Anyway, I’m open to changing my mind but for the moment, I think I’ll go with React with minimal Blaze+FlowRouter. Would love to see some nice code examples comparing all the different architectures, or better yet for Meteor to have a really good example of using React+Some popular Flux architecture.
Yep, agreed. For me the Alt tutorial is what made it click for me. However perhaps it was trying to grok 20 others before lol. Also actually doing it helps 10x more. Once you see the console.logs flowing it starts to make more sense.
[quote="jxm262, post:16, topic:6921"]
But once you start building anything with any decent amount of complexity, it becomes kind of difficult managing the state of the app.
[/quote]
Also i’ve noticed that having separate JS/HTML files makes me want to use less of them… and I end up with html files with > 100 lines of Blaze templates, where React encourages you to have many small components (sometimes several in the same file if it makes sense).
Another perk that’s not 100% obvious up front… composition.
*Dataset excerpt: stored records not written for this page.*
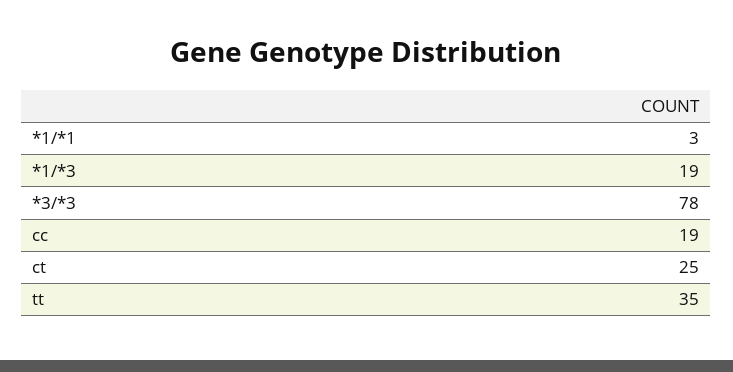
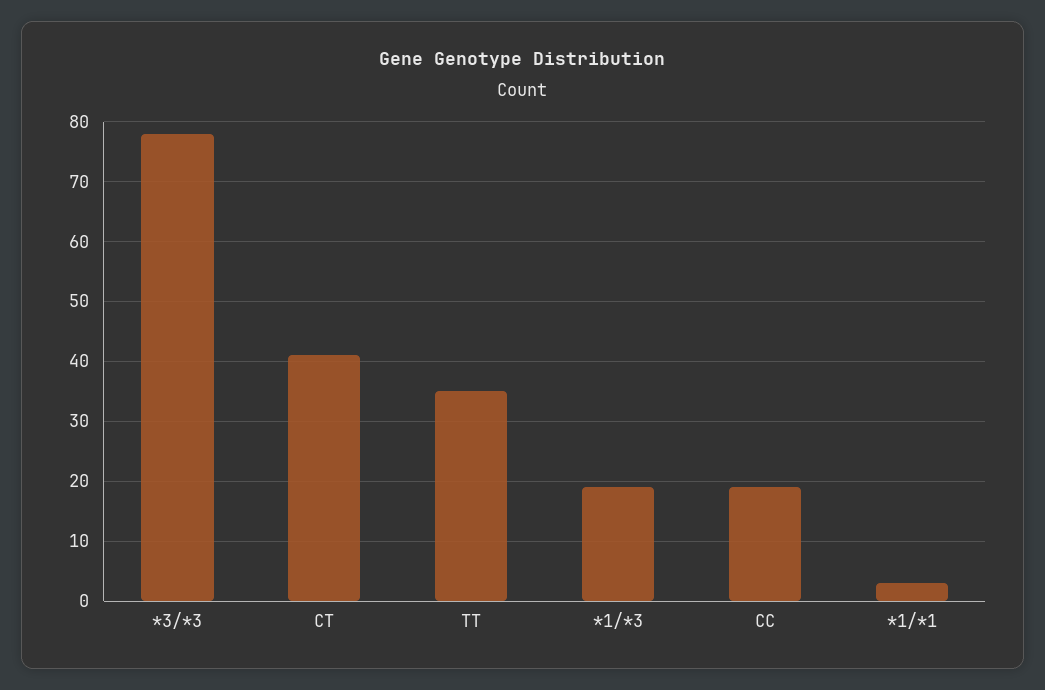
  {
    "*1/*1": 3,
    "*1/*3": 19,
    "*3/*3": 78,
    "cc": 19,
-   "ct": 25,
+   "ct": 40,
    "tt": 35
  }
Suddenly those verbose bootstrap classes don’t matter when you have row, column, etc… components:
@SkinnyGeek1010 I checked out your flux leaderboard example and was a little bit confused… In the action files you have functions that just return whatever is inputted to them without doing anything. What is the point of that?
Ah yea i’ll change that and add a note. You can also call this.dispatch() instead of returning. Both will create an action and send it to the dispatcher.
Sometimes apps will do things with the data before dispatching it, or even just use an action without a store (perhaps routing with FlowRouter.go or something).
Actions can also can cause several stores to update (otherwise you may think why not just call PlayerStore directly?).
Also if the action is just passing through and not manipulating data, then you can save some keystrokes and call this helper instead:
var LocationActions = alt.generateActions(
'updateLocation',
'updateCity',
'updateCountry'
);
This will do the same thing and just dispatch the action. Thanks for bringing this up! I’ll fix this in the example soon.